Желтые ленты, розовые, тафта и бархат; Мори Блю, сквозь окно отбрасывающая на зеркало синие тени; Агнес, завязывающая бант…

– Не плачьте, Ти. Вы достаточно наплакались. Вам нужно набираться сил.

– Не терзай себя, перестань волноваться, – убеждала Марсель. – Разве я не говорила, что Анатоль обо всем позаботиться? Тебе не о чем волноваться. Анатоль сделал все распоряжения, денег достаточно, а ребенка возьмет Агнес. Расскажи ей, Агнес.

– Ну, вы же знаете, вы знаете, что я всегда больше всего хотела. И теперь я могу это получить, – две теплые ладони сжали ладони Ти.

– Это лучший выход из создавшегося положения, не так ли? – бодро проговорила Марсель. – Агнес будет выдавать его за своего ребенка. Они, наверное, будут жить в Марселе. В этом городе множество самых разных людей, они приезжают и уезжают, и Агнес не будет бросаться там в глаза.
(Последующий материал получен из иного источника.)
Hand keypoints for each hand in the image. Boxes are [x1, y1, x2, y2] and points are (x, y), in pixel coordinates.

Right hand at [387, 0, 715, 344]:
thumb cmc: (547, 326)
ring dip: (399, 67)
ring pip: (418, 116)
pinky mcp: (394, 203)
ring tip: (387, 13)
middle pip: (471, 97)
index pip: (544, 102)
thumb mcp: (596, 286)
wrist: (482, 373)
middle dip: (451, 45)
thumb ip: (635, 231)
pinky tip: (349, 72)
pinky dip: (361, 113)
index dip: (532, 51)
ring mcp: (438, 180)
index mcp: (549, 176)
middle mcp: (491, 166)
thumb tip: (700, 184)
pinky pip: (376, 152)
Согласись, что это хорошая мысль.

– Хорошая мысль, – повторила Ти. Значит, она даже лишена возможности думать и принимать решения. Так лучше. Она не способна ясно мыслить и еще долго-долго не сможет.

– У тебя потрескались губы. Попей воды. Вот так, – быстро сказала Марсель, – все закончилось. Все закончилось, Тереза.
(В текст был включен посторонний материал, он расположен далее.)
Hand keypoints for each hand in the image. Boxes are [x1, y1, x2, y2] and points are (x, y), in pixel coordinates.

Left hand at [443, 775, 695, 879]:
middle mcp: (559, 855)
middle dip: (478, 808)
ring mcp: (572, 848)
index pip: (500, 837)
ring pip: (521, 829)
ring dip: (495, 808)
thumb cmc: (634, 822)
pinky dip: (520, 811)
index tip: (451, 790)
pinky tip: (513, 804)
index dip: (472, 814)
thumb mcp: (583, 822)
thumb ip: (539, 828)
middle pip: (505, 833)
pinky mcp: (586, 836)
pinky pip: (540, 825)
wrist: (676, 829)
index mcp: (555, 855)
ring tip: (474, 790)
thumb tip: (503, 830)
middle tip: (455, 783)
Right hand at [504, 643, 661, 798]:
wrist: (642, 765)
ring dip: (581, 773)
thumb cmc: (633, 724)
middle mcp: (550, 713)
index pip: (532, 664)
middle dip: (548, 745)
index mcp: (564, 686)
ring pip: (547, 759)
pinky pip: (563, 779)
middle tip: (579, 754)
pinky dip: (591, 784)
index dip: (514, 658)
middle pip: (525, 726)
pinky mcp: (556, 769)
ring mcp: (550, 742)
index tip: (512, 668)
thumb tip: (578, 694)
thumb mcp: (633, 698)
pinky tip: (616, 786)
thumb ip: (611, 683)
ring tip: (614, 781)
Ти взглянула в волевое, встревоженное лицо. Такие лица принадлежат людям, принимающим решения, знающим, как жить.

– А куда я теперь денусь? – тихо спросила она. – Что я буду делать?
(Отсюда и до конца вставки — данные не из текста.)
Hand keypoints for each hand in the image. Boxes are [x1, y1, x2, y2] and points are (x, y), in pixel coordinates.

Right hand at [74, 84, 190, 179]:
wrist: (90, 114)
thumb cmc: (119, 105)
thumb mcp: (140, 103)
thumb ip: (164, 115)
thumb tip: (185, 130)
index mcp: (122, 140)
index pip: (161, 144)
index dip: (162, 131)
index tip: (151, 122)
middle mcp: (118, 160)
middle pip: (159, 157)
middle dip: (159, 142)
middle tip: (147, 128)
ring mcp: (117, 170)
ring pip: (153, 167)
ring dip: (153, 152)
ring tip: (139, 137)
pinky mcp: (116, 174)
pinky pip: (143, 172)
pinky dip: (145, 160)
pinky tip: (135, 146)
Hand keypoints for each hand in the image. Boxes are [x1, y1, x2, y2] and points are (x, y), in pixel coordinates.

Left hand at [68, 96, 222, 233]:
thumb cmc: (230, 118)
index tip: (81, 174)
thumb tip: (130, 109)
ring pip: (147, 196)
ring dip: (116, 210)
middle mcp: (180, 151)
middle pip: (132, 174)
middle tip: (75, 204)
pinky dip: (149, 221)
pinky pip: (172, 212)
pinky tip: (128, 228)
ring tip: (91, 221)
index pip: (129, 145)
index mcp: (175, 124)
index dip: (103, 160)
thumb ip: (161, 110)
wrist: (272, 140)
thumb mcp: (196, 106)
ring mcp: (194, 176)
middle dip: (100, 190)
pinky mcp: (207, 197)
– Ты хочешь вернуться домой?

Домой к Дедушке, где между ними всегда будет стоять то, что произошло. Домой к Джулии. Домой к Морн Блю. На острове нет места, откуда не была бы видна Морн Блю. Разве что смотреть в открытое море.

– Нет. Я не вернусь. Я никогда туда не вернусь.

– Никогда – это очень долго. Но это понятно. Что ж, ты останешься с нами. Анатоль что-нибудь придумает, – с гордостью сказала Марсель. – Он всегда знает, что делать.

В комнате на верхнем этаже я доме Анатоля был балкон, там стояли три горшка герани. Оттуда можно было наблюдать, как просыпается город, о котором столько рассказывал Дедушка, город цветов и удовольствий. Однако для нее он не таил искушения.

Ти поежилась, хотя была уже поздняя весна и солнце припекало. Она потрогала свою талию, которая снова стала тонкой.

– Это потому что ты молодая, – подбадривала ее Марсель. – Мышцы сокращаются, как резиновые.

Ти опять подумала, мне следовало хотя бы посмотреть – она никак не могла произнести «он», «на него». В то же время она знала, что если бы «это» принесли ей, она не решилась бы взглянуть – так она была напугана. Так или иначе, она поступила правильно. Куда бы ты отправилась с ним? Что бы ты с ним делала, – снова и снова говорили ей Марсель и Анатоль.

– Когда ты займешься гардеробом девушки? – поинтересовался Анатоль в один из дней.

– Когда она будет готова. Я уже не раз предлагала тебе, Тереза, не так ли? Я хочу научить тебя одеваться, чтобы ты не выглядела провинциалкой, когда будешь выходить.

– Куда я буду ходить? Мне некуда.

– Некуда, за исключением вечного города Парижа. Или ты думаешь, что он придет на твой балкон?

Ти уже начала привыкать к острому языку Марсель и даже смогла слегка улыбнуться.

– Ты знаешь, что становишься очень-очень хорошенькой, когда улыбаешься? Знаешь? – настаивал Анатоль.

– Я не хорошенькая.

– Кто тебе сказал?

– Никто. Я просто всегда это знала.

– Неправильно знала.

– Я неуклюжая, слишком серьезная, слишком застенчивая. Я…

– Неуклюжая? У тебя необыкновенная грация! Но ты и вправду чересчур серьезная и застенчивая.